Illustration by Kate Walker

Young people don’t want to work anymore

 

The Future. After Millennials sacrificed themselves at the altar of hustle culture, “rise and grind,” and productivity at all costs, Gen Z is swinging the pendulum in the opposite direction. Mixing in burnout, career isolation, and a rising cost of living, young workers feel like having a strong work ethic is meaningless. Businesses may need to re-focus on the well-being of their employees if they hope to reach their full potential.

“Quiet quitting”
According to WSJ, Gen Z is kind of tired of working.

  • A movement on TikTok has started called “quiet quitting,” which is not actually quitting your job but staying on the payroll while you do the bare minimum.
  • The idea is that pulling back from “going above and beyond” allows people to have a better work-life balance, separate their work from their identity, or, ironically, hold two jobs to pay the bills.

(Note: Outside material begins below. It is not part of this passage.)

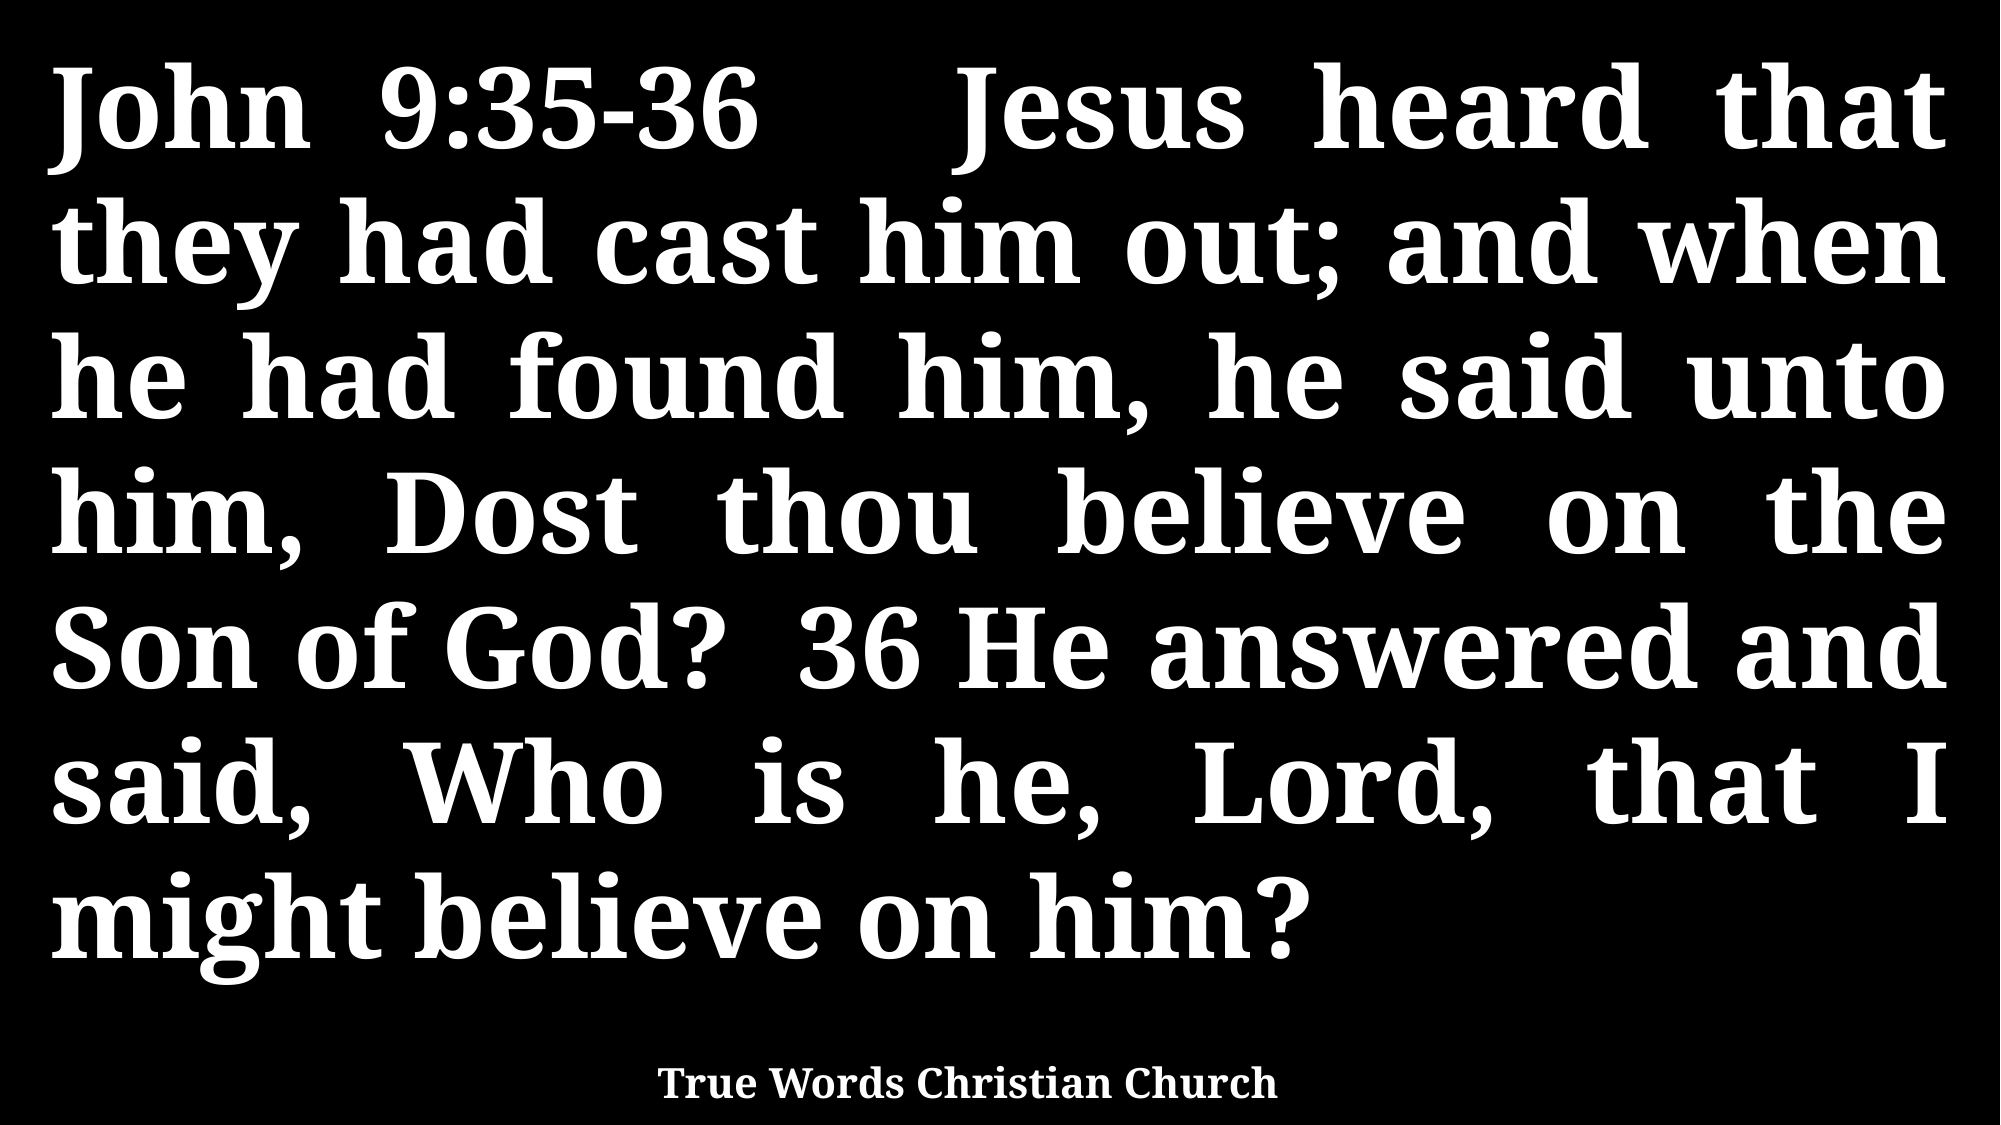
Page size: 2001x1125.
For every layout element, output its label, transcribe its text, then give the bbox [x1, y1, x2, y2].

text_box True Words Christian Church [642, 1049, 1294, 1114]
text_box John 9:35-36 Jesus heard that they had cast him out; and when he had found him, he said unto him, Dost thou believe on the Son of God? 36 He answered and said, Who is he, Lord, that I might believe on him? [35, 28, 1965, 988]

The movement is reinforced by the rise of remote work, which means you don’t have a manager monitoring your work output throughout the day.

Anti-busy
The irony is that Gen Z actually does want to be at the office because remote work makes it hard to build friendships or secure mentorships. For many young people, remote work is isolating (unlike older generations with family commitments).

That phenomenon has made many young workers feel like their careers are a bit meaningless… which makes them want to work less. A recent Gallup poll found that only 31% of workers born after 1989 are “engaged” at work. The Great Resignation may be just as much about finding purpose as getting a raise.